Activity
Check each line of the entries below for the word "tail", then state how many lines have it and nothing more.

== Segment start ==

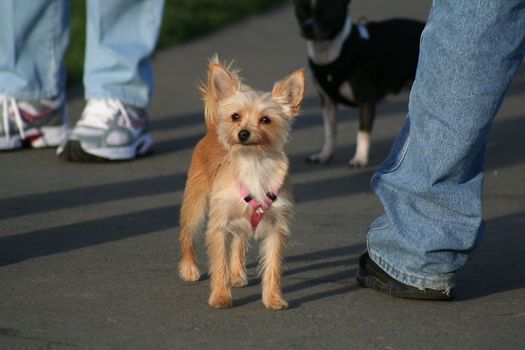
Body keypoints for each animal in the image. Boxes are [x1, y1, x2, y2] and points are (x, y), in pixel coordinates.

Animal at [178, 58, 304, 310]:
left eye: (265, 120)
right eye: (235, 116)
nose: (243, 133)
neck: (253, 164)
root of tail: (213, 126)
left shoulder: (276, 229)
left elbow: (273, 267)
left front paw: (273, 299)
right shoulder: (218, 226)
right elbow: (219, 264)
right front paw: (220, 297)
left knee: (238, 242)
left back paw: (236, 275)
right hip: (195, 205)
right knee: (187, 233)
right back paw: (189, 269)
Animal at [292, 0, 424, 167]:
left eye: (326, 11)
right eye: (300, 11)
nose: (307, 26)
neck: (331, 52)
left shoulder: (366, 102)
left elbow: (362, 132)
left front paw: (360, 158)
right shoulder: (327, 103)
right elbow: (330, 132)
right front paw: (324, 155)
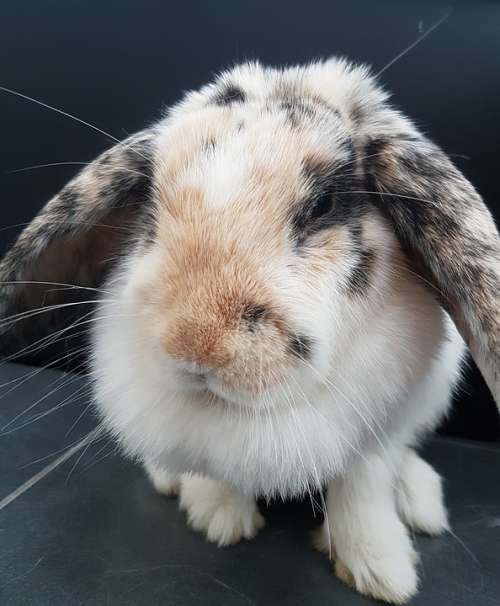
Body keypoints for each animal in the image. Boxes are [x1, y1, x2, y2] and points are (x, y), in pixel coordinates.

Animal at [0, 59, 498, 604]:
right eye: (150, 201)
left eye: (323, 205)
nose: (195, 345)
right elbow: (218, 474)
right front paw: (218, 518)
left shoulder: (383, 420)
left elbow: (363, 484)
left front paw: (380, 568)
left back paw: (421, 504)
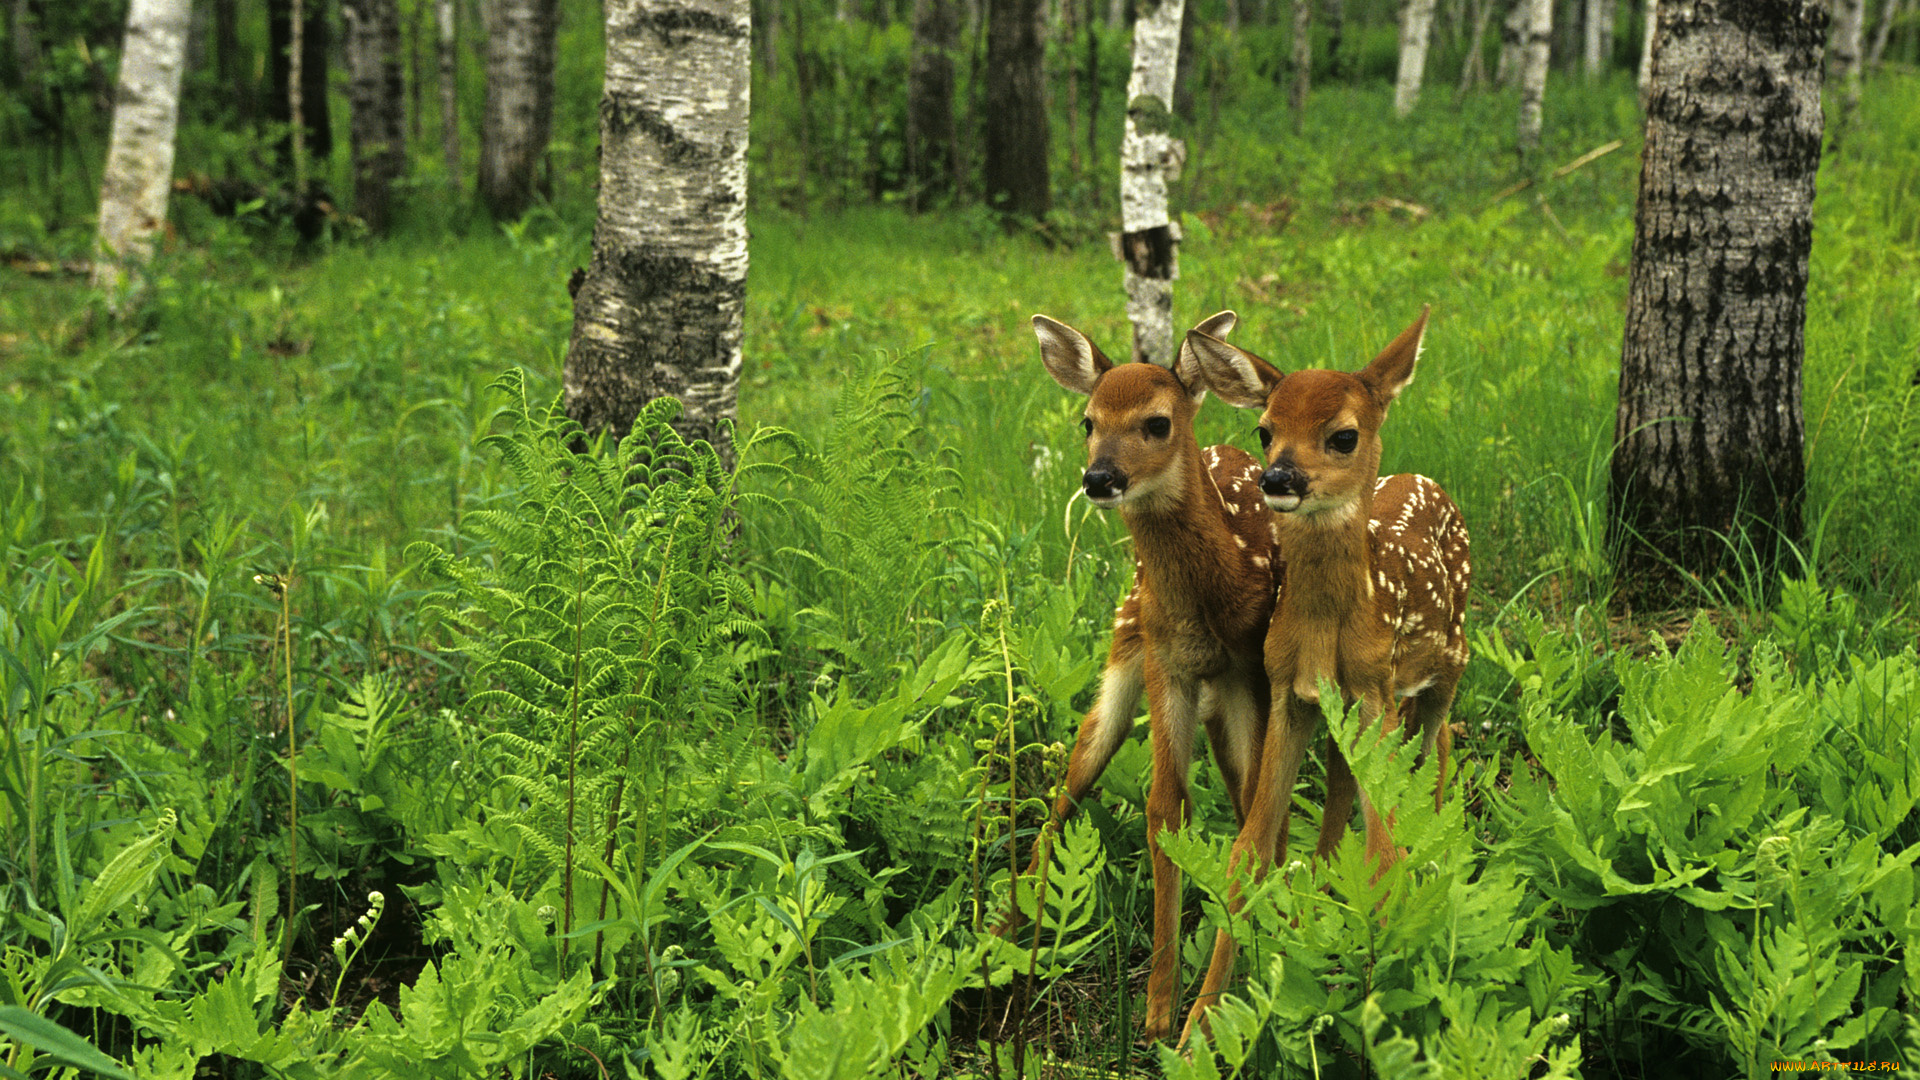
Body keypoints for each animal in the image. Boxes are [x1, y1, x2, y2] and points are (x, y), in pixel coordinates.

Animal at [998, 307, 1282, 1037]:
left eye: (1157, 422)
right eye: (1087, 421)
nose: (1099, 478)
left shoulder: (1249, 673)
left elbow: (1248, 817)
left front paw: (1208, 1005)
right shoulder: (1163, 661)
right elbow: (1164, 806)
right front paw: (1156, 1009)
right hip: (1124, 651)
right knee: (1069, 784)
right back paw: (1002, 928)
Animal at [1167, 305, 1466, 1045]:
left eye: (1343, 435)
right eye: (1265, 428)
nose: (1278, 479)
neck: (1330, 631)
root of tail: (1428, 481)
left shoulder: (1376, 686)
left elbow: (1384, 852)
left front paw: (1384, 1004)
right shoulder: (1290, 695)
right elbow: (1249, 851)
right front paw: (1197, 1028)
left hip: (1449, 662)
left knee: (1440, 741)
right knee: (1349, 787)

== Segment end ==
== Segment start ==

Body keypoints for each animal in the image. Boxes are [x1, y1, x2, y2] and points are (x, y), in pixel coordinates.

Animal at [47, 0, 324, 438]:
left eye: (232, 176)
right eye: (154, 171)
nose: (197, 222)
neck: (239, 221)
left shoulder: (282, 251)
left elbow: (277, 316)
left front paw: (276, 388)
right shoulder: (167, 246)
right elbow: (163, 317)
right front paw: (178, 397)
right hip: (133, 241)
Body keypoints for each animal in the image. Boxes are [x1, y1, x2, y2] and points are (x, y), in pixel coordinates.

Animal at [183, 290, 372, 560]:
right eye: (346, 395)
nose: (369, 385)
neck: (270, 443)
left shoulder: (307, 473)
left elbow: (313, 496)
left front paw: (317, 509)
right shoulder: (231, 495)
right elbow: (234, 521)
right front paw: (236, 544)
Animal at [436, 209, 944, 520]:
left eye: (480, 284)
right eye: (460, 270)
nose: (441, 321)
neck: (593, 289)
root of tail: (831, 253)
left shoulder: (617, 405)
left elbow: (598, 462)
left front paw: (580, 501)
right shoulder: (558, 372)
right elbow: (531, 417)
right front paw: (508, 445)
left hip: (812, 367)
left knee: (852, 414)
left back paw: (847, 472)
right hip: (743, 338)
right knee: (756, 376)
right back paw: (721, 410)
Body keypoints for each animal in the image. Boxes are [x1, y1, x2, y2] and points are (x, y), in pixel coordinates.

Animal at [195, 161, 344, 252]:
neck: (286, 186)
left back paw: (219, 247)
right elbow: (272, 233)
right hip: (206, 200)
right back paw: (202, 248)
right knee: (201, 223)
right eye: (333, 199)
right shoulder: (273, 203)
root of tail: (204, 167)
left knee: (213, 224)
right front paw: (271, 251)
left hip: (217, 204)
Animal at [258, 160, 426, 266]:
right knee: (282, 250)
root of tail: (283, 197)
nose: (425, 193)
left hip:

== Segment end ==

Response
5